Beta Global Emerging Markets expects to take up to a year to wind up its portfolio, which invests in...
Beta Global Emerging Markets expects to take up to a year to wind up its portfolio, which invests in some of the world's smaller and more illiquid markets including the Ivory Coast and Papua New Guinea.
The board is currently seeking a final extraordinary general meeting with shareholders at which the exact terms of the wind up will be finalised. In essence the trust aims to liquidate up to 75% of the portfolio within three months with the remainder taking up to a year.
Peter Scott, manager of the trust, said: "This will not be a fire sale, we will be winding the fund up through an orderly realisation of the company's investments which we hope will prove cost effective, efficient and rapid."
The trust has holdings in Latin America, The Middle East, Asia and Eastern Europe including Russia but also has exposure to markets such as Vietnam and Estonia.
Scott attributed the demand for a wind-up to the consolidation of the investment trust sector and among financial institutions.
He said: "The problem was caused for our fund by the merger of a number of our major shareholders with large companies.
"The companies that took over do not use investment trusts as a vehicle so were effectively left with an investment they did not want. I also believe that emerging markets are simply not in fashion at present."
The trust's objective is to maximise capital growth and its shares do not pay significant dividends. The board first acknowledged the growing desire of shareholders to leave the trust in mid October when it announced it was considering the options available to it.
On 3 November, the board announced proposals for the liquidation of the trust, after refusing a proposal put forward by the Fleming Emerging Markets investment trust (FEMIT) offering shareholders the opportunity to transfer their holdings into FEMIT.

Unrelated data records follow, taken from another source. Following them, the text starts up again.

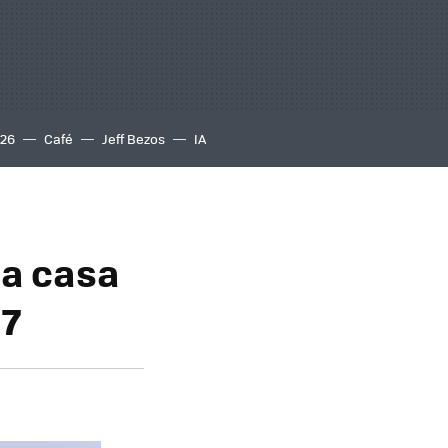
S26
Café
Jeff Bezos
IA
 a casa
17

Scott said: "We chose to turn down the offer from Flemings purely because there is no better way to provide our shareholders with money than through a self liquidation. Our advisers consulted the shareholders to find out if they wanted some kind of vehicle to continue their investment or if they would prefer cash.
"A substantial minority wanted to continue their investment, but the majority wanted cash so we chose a liquidation as the most efficient way of providing this."